When the battered foldback monitors first arrived at Istanbul ’74, Ben Frost handled them with the quiet attentiveness of someone tending to wounded bodies. Their surfaces were bruised by decades of performances, still marked by beer, sweat and the blunt impact of life onstage. Yet they carried an undeniable persistence. They still wanted to speak up, to be heard, to reach someone beyond their immediate horizon. Cleaning them became an act of care rather than preparation: an attempt to restore dignity to objects that had already lived several lives. In Love Will Tear Us Apart, these same monitors become the central figures of a divided architecture based on sound: two rooms locked into a conversation that never fully stabilises, sending signals toward one another in a cycle of approach, withdrawal and unresolved desire.
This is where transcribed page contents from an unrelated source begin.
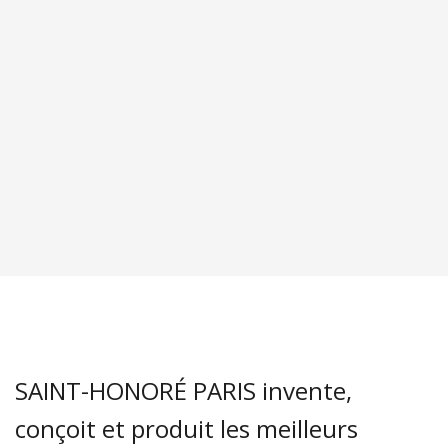
SAINT-HONORÉ PARIS invente,
conçoit et produit les meilleurs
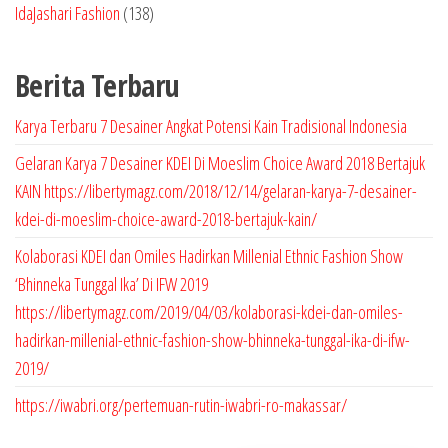
1
IdaJashari Fashion
138
d
P
3
3
u
r
P
8
k
Berita Terbaru
o
r
P
d
o
r
Karya Terbaru 7 Desainer Angkat Potensi Kain Tradisional Indonesia
u
d
o
Gelaran Karya 7 Desainer KDEI Di Moeslim Choice Award 2018 Bertajuk
k
u
d
KAIN https://libertymagz.com/2018/12/14/gelaran-karya-7-desainer-
k
u
kdei-di-moeslim-choice-award-2018-bertajuk-kain/
k
Kolaborasi KDEI dan Omiles Hadirkan Millenial Ethnic Fashion Show
‘Bhinneka Tunggal Ika’ Di IFW 2019
https://libertymagz.com/2019/04/03/kolaborasi-kdei-dan-omiles-
hadirkan-millenial-ethnic-fashion-show-bhinneka-tunggal-ika-di-ifw-
2019/
https://iwabri.org/pertemuan-rutin-iwabri-ro-makassar/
“When routine bites hard and ambitions are low“
Each room contains a variable number of foldback monitors angled toward an absent performer, as if awaiting someone who will never return. Their clangs travel through a space immersed in bourgeois whiteness: an impassive candour that makes it impossible for sound to settle into stable alignment. At times, tones from both rooms meet in brief, lucid moments of convergence. At others, they collide in harsh bursts that unsettle the ear and sharpen the room’s tension. Sound becomes a language shaped as much by longing as by interruption, an invisible back and forth in which the only physical connector is a black cable running across the soft industrial felt over which the installation lays on. Its presence marks the path between these estranged bodies and suggests a line of communication that remains fragile yet unbroken.
“And resentment rides high, but emotions won’t grow“
The corridor that links the two rooms intensifies this sense of suspended dialogue. Vibrations shift with every step. Frequencies overlap and dissolve. Melodic traces surface and disappear before they can assert themselves. Walking through this passage feels like moving inside an unresolved conversation. The sound presses against the body, creating an awareness of proximity and absence at the same time. The installation frames the foldback monitors not as machines but as wounded interlocutors that besides carrying the memory of stages, performers, and volume poured into them, now whisper and argue to each other, struggling to bridge a distance that remains stubbornly intact.